### WHAT NEEDS TO BE DONE
Reproduce only what runs from the line containing "left hip: (295, 258, 4)" to the line containing "left ankle: (154, 489, 2)" in the records below, inclusive. Keep it exact, and keep the pictures out.

------ GIVEN DATA ------

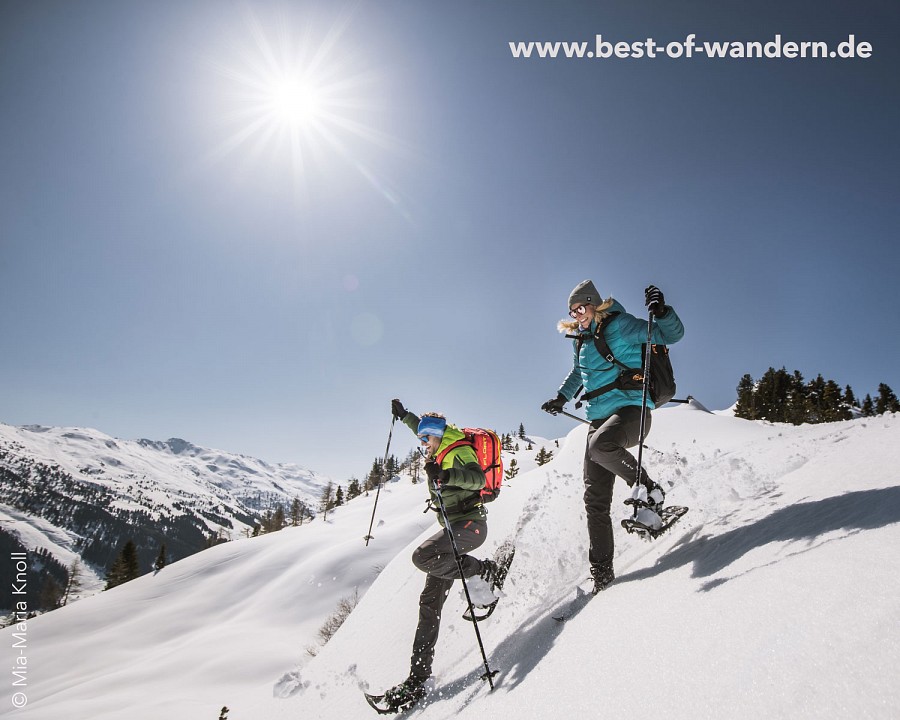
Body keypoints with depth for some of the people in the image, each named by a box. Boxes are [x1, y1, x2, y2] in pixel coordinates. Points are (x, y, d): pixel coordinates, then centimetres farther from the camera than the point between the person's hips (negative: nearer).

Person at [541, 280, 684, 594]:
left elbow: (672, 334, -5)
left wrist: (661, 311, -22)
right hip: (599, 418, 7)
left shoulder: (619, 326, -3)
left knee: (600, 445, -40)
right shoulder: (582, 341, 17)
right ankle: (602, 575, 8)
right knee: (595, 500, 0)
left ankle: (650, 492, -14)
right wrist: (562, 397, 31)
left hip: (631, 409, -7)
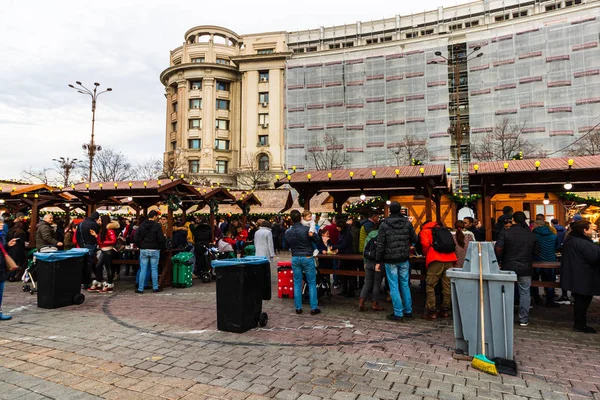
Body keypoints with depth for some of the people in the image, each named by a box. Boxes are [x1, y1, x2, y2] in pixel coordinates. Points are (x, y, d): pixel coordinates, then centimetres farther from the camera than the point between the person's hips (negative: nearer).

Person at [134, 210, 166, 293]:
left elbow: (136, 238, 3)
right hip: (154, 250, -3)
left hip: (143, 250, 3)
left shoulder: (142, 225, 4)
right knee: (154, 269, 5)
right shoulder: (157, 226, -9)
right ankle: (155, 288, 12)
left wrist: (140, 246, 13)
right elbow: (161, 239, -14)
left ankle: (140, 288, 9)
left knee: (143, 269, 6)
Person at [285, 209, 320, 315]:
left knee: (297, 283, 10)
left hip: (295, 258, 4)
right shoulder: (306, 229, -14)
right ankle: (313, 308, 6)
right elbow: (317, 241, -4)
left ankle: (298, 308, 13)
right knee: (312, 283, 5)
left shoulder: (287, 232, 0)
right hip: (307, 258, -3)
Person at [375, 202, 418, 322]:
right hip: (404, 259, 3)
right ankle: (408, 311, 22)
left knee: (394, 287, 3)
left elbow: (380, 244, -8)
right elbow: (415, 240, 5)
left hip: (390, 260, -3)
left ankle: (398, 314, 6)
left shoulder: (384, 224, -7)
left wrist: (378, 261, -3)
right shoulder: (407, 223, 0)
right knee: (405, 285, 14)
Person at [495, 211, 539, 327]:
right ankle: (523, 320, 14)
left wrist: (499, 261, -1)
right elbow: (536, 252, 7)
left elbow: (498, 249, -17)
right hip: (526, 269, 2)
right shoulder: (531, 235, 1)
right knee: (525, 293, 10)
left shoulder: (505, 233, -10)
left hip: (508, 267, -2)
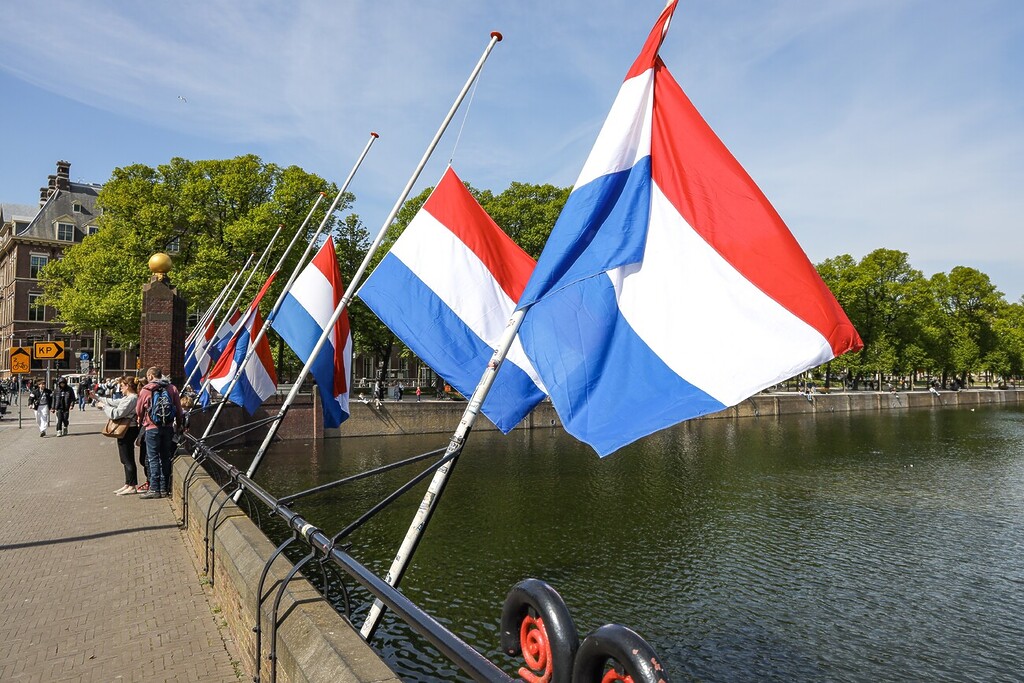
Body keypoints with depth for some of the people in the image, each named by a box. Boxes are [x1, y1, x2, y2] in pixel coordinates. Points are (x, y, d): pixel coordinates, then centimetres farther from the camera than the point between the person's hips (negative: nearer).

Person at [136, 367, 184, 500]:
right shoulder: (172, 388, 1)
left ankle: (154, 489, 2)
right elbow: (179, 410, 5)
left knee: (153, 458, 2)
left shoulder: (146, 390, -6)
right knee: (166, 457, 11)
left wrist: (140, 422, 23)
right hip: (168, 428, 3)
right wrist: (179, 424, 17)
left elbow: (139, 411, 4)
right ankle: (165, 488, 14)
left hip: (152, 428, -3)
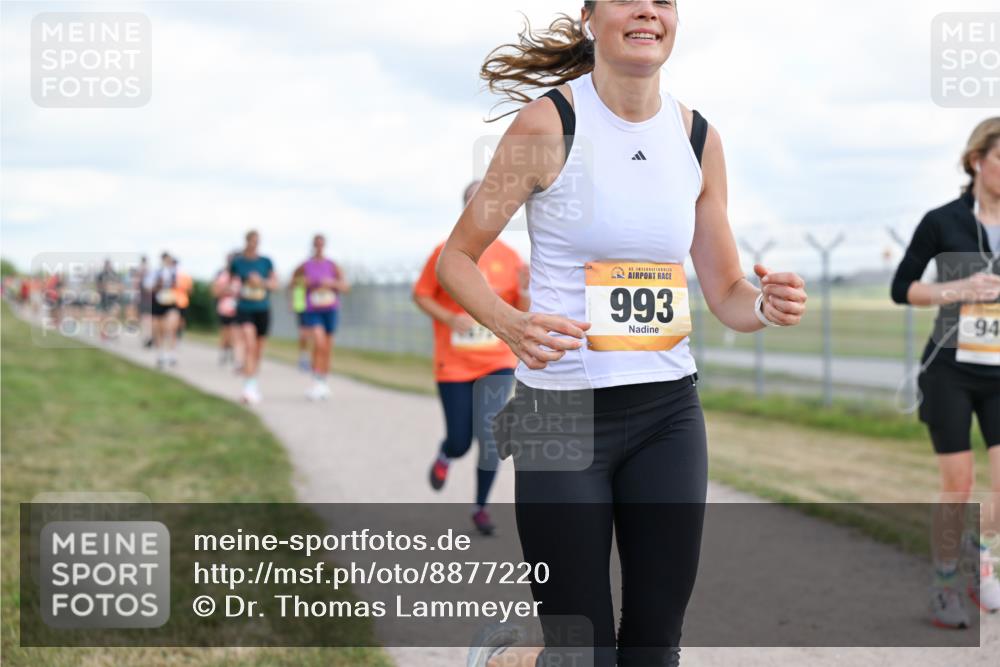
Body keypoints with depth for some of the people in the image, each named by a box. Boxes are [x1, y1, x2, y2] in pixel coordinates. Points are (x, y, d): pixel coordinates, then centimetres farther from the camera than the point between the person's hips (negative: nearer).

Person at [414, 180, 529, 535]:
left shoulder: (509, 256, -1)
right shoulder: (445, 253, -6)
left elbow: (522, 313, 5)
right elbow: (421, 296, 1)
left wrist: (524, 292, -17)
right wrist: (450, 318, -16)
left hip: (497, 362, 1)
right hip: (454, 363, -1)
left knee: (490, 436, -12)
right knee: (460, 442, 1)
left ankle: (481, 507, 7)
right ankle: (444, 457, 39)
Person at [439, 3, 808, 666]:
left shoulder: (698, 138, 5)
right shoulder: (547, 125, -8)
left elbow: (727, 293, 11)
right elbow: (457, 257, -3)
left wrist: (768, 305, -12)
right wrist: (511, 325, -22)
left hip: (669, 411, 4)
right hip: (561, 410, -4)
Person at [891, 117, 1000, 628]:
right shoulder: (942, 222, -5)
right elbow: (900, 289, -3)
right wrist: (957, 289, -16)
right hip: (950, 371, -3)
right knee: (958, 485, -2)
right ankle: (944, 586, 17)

------

### OUTPUT BELOW
left hip: (295, 258, 4)
right shoulder: (306, 229, -14)
right ankle: (313, 308, 6)
right elbow: (317, 241, -4)
left ankle: (298, 308, 13)
right knee: (312, 283, 5)
left shoulder: (287, 232, 0)
right hip: (307, 258, -3)
Person at [375, 202, 418, 322]:
right hip: (404, 259, 3)
right ankle: (408, 311, 22)
left knee: (394, 287, 3)
left elbow: (380, 244, -8)
right elbow: (415, 240, 5)
left hip: (390, 260, -3)
left ankle: (398, 314, 6)
left shoulder: (384, 224, -7)
left wrist: (378, 261, -3)
right shoulder: (407, 223, 0)
right knee: (405, 285, 14)
Person at [495, 211, 539, 327]:
right ankle: (523, 320, 14)
left wrist: (499, 261, -1)
right elbow: (536, 252, 7)
left elbow: (498, 249, -17)
right hip: (526, 269, 2)
right shoulder: (531, 235, 1)
right knee: (525, 293, 10)
left shoulder: (505, 233, -10)
left hip: (508, 267, -2)
Body keypoints with depth for some of the people in the image, each named by a box. Boxes are [x1, y1, x2, y2] in pixel coordinates. Points are (x, y, d): pixel coordinates, then centimetres farther from the camera than the point between the person's hips (negative: nearer).

Person at [136, 367, 184, 500]:
right shoulder: (172, 388, 1)
left ankle: (154, 489, 2)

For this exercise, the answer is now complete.